_Available data_

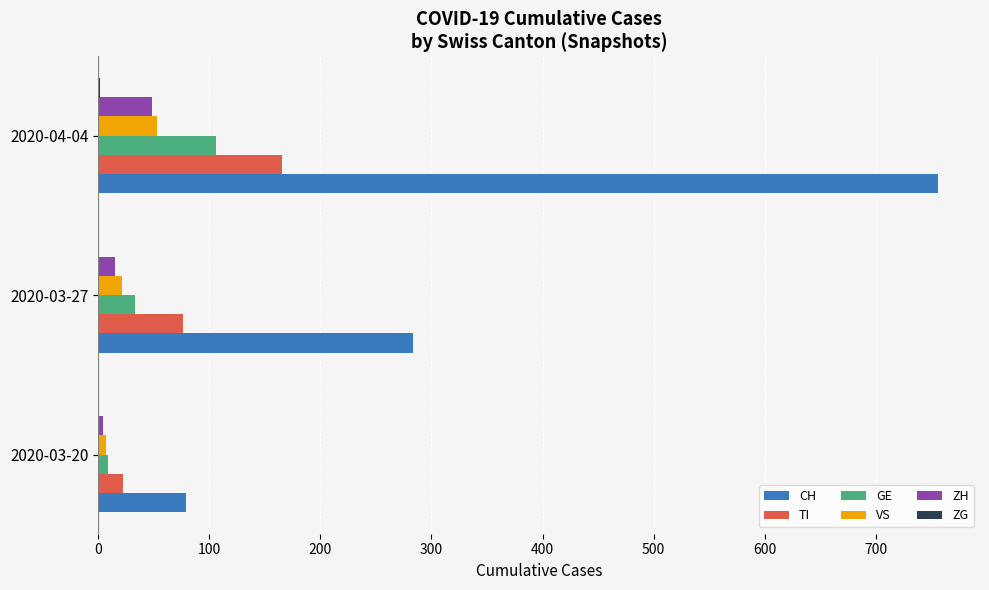

At which category is the sum across all series the highest?

2020-04-04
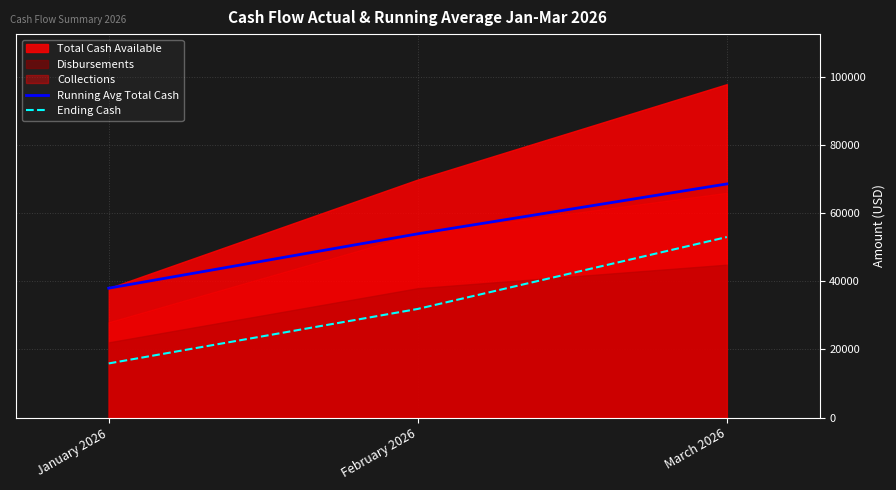

What is the difference between the second highest and minimum values in the Running Avg Total Cash series?

15950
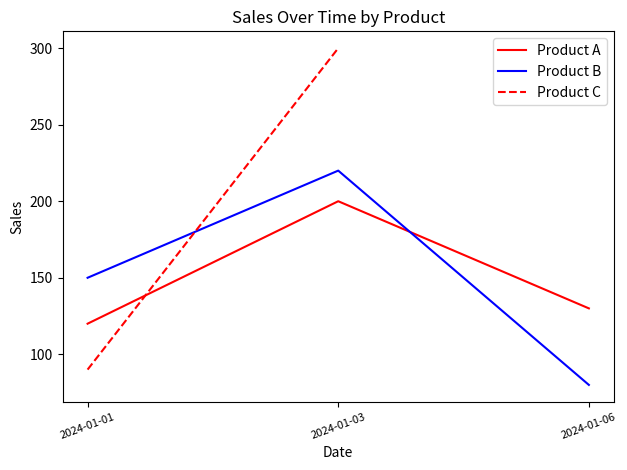

What is the sum of all Product B values?

450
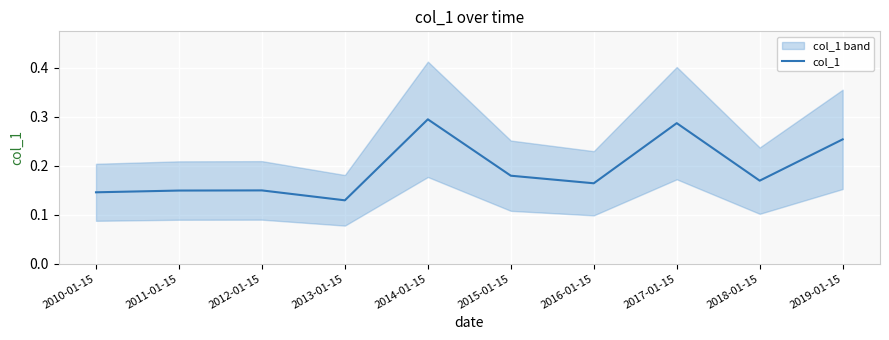

Count the number of data series in this chart.

1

_Exercise prompt_
Copy out all of the records above word for word, leaving out the pictures.

_Answer to this exercise_
At which category is the sum across all series the highest?

2020-04-04

What is the difference between the second highest and minimum values in the Running Avg Total Cash series?

15950

What is the sum of all Product B values?

450

Count the number of data series in this chart.

1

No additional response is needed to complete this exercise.